**Goals**:
1) In the blog post about switching to real food, why does the writer say the names were changed back? Answer in one to three sentences.
2) Pick up the blog post about switching to real food after its last sentence and keep writing.

begin Passage shown

August 16, 2012

my best day ever


The following story is true and is intended for mature audiences only.   This blog contains:  unspoken language, mild peril, sexual innuendos, processed food,  and swashbuckling action - not necessarily in that order.  Do not attempt to try any of this at home without the oversight of a professional.  This blog was manufactured in a facility that uses tree nuts and soy.  Oh, and multiple mice were harmed during the making of this production.  That's all.  Sit back and enjoy.

My name is Stephanie.  I'm wearing wedges.  The blog you are about to read is overdramatized.  The names were changed to protect the innocent, but since there were no innocents, I changed all the names back. 

The story started back in March when I decided to fully embrace REAL food.  No more processed junk,  no more bleached white flour, no more high-fructose corn syrup, no more artificial sweeteners, NO MORE FAST FOOD, and no wire hangers.  EVER!   

Some time later, several of my friends organized an organic food delivery, which for now, would have to be picked up once a month, 60 miles from where we are.  Sara set us up as a 'satellite group' and she is our contact person for the company.  If there are issues, they will coordinate with her.  The rest of us simply have to make the 2-hour round trip when our turn rolls around.

end Passage shown
begin Material provided

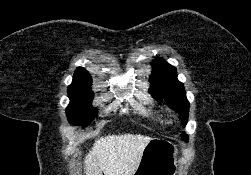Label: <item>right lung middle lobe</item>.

end Material provided

**Answer set**:
1) The names were first changed to protect the innocent. Because there were no innocents in the story, the writer changed all the names back.

2)
Last month it was my turn.   I was to meet the Covenant truck on Monday afternoon at the designated truck stop.

Since this was my maiden voyage, I left early to avoid any complications.   I arrived 45 minutes before the driver was scheduled to be there, drove around the truck stop, but seeing no sign that he and his Covenant semi had also arrived early, I parked and waited.

And waited. 
 
 
And waited.

The driver was now a half hour late.  At 4:00 I texted Sara to be CERTAIN I am in the right location (a moderate-sized truck stop), and to verify I am looking for a semi with 'Covenant' on the side.  She does not return my text.   I drove through the truck stop again, just to be sure I was not missing something.

At 45-minutes past time, I CALLED Sara.  She did not answer my call.  This is NOT normal.  I drove around the truck stop another time, again just to be sure.  My stomach was starting to growl, but the only food off this exit is a McDonald's and, as I said earlier, fast food is NOT on my Real Food Agenda.  

At an hour late, I called Randi (she had picked up last month), and she verified the semi does, indeed, say Covenant on the side, and added the fact there will likely be 2 people in the truck.   A few minutes later she called back with phone numbers.  So I called the organic grocery company, who gave me the number to the trucking warehouse, who gave me the truck driver's number, who chased the cat, who killed the rat, who ate the cheese...  who didn't answer his phone.

Another quarter-of-an-hour later, the driver called back to say he'd had a breakdown (I assume he meant mechanical and not emotional).  He had left a message with Sara earlier in the day, but she hadn't responded.  He apologized, but said he wouldn't arrive for another 2 hours. 

I was supposed to have dinner with my kids, as they were passing through town that night.  I phoned them to say "that ain't happenin," as I won't be back to the house before at least 8:30.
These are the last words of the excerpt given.